- Requirement -
In the write-up on squares of a sorted array, what time complexity does the follow-up ask the solution to reach?

- Document section -
============
977, Squares of a Sorted Array
About 2 min
I Problem
Given an integer array nums sorted in non-decreasing order, return an array of the squares of each number sorted in non-decreasing order.
Example 1:
Input: nums = [-4, -1, 0, 3, 10]
Output: [0, 1, 9, 16, 100]
Explanation: After squaring, the array becomes [16, 1, 0, 9, 100]. After sorting, it becomes [0, 1, 9, 16, 100].
Example 2:
Input: nums = [-7, -3, 2, 3, 11]
Output: [4, 9, 9, 49, 121]
Constraints:
- 1 <= nums.length <= 10⁴
- -10⁴ <= nums[i] <= 10⁴
- nums is sorted in non-decreasing order.
Follow up:
Squaring each element and sorting the new array is very trivial, could you find an O(n) solution using a different approach?
Related Topics
- Array
- Two Pointers
- Sorting
II Solution
Approach 1: Brute Force
pub fn sorted_squares(nums: Vec<i32>) -> Vec<i32> {
let mut res = nums.into_iter().map(|v| v * v).collect::<Vec<_>>();
res.sort_unstable();
res
}
public int[] sortedSquares(int[] nums) {
for (int i = 0; i < nums.length; i++) {
nums[i] *= nums[i];
}
Arrays.sort(nums);
return nums;
}
Approach 2: Two Pointers
pub fn sorted_squares(nums: Vec<i32>) -> Vec<i32> {
//Self::two_pointers_1(nums)
Self::two_pointers_2(nums)
============
- Entries shown -
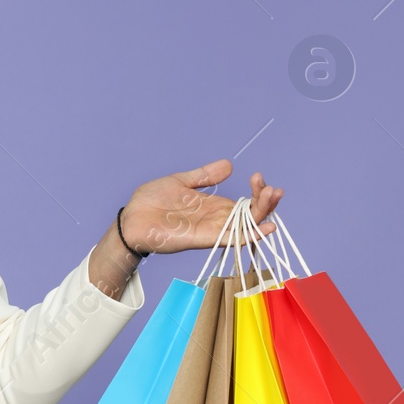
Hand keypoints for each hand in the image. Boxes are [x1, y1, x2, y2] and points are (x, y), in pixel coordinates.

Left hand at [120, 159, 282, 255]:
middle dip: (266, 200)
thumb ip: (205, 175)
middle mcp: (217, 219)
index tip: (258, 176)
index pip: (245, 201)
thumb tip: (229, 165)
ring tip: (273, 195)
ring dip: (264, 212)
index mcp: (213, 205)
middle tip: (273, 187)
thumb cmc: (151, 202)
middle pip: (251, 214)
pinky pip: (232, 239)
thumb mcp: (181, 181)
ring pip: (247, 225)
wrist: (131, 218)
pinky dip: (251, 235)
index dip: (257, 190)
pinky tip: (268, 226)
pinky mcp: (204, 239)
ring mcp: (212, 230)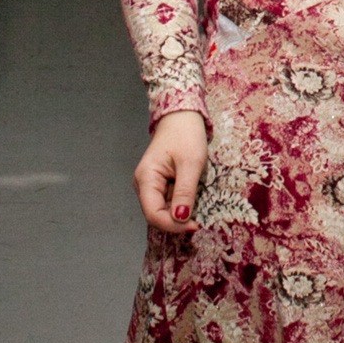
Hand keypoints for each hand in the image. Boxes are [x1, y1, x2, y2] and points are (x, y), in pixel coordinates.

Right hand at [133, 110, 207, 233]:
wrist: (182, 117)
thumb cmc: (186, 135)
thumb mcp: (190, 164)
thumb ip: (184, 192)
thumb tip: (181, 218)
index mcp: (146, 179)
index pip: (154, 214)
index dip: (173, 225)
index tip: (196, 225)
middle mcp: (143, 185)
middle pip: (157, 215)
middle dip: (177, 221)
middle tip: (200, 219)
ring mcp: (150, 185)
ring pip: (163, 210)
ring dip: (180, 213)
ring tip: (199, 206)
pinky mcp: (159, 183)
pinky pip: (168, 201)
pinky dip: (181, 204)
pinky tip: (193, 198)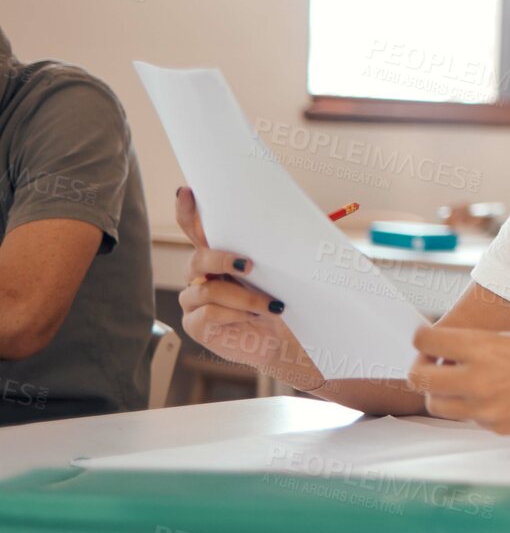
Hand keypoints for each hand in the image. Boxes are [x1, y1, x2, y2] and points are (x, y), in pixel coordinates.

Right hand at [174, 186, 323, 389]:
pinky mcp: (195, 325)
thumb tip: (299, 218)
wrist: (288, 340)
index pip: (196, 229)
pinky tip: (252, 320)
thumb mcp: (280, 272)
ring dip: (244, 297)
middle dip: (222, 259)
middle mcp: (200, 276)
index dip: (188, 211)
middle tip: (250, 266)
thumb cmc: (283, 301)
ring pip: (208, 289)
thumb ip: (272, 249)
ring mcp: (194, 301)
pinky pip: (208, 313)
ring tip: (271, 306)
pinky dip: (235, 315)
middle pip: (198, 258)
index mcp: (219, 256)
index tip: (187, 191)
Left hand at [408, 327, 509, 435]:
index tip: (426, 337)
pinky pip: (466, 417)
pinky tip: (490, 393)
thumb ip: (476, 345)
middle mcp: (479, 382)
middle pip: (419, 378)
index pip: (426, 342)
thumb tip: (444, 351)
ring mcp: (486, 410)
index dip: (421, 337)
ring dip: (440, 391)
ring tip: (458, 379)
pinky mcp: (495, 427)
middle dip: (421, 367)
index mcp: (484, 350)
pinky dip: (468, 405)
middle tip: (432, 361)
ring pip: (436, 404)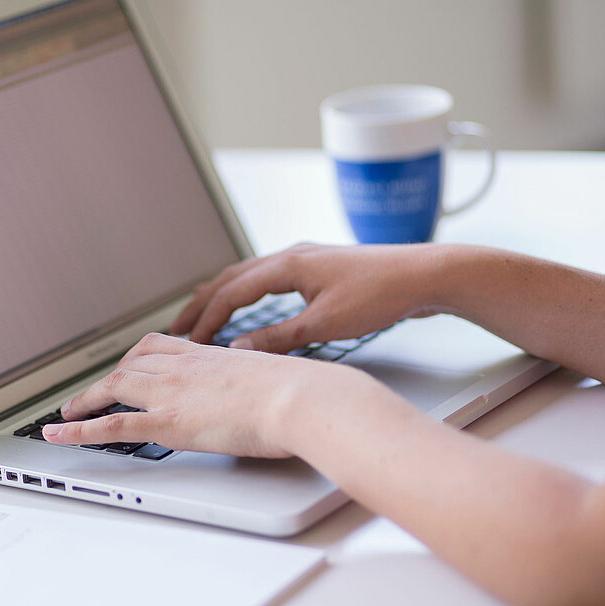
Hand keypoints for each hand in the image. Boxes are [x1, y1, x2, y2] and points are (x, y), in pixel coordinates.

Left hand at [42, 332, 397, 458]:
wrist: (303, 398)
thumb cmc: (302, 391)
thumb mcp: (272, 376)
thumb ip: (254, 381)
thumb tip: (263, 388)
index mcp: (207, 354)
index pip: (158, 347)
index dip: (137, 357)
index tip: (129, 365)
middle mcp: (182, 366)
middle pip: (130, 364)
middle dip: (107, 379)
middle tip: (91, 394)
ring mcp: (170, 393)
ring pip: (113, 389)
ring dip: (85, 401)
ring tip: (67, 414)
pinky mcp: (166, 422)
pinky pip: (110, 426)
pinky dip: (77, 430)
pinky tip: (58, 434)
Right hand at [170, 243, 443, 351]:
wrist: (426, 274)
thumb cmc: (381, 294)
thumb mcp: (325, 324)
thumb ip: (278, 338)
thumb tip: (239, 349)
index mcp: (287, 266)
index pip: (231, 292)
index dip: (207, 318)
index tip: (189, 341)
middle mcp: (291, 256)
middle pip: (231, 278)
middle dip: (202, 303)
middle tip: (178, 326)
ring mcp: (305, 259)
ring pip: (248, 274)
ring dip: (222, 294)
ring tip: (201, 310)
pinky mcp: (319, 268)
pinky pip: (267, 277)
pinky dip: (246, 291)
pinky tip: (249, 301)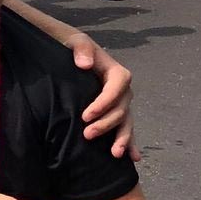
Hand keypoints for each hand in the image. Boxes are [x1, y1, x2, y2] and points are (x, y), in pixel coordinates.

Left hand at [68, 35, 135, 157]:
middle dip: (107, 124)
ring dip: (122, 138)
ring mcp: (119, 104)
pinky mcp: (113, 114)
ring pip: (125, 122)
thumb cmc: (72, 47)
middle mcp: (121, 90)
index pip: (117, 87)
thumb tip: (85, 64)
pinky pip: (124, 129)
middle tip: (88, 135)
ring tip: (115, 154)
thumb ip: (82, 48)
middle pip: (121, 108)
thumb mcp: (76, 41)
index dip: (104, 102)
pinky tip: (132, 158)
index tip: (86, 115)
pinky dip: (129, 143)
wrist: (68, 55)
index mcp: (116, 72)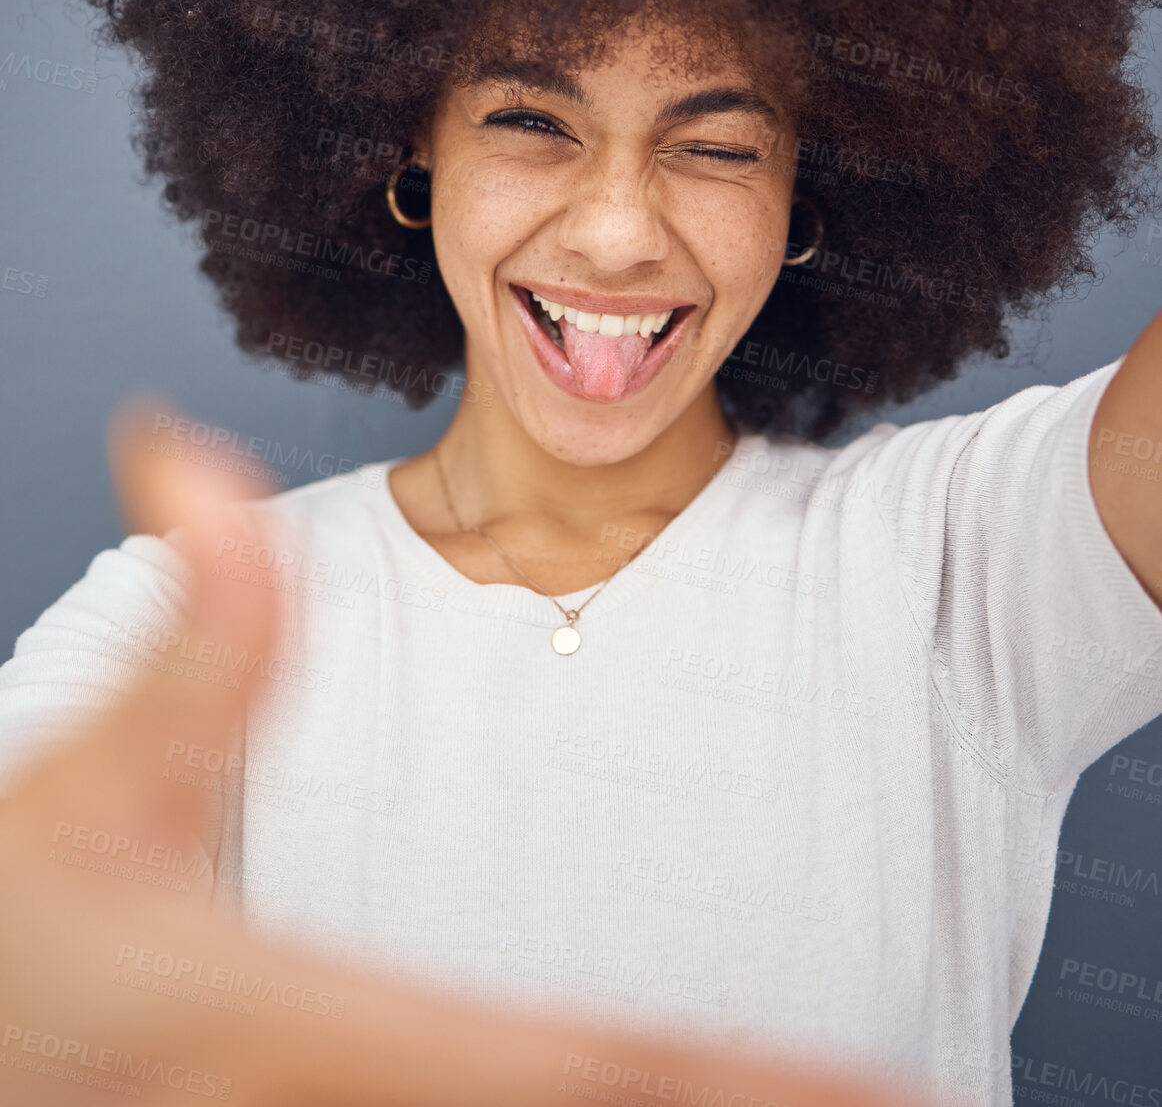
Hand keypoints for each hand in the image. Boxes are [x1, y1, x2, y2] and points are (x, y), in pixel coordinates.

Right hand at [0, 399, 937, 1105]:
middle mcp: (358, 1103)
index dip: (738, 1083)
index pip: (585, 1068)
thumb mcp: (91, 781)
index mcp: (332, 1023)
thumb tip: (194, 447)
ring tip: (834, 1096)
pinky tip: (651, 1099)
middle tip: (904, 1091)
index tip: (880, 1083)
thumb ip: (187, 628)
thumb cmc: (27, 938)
============
- Solution for this exercise -
O(n)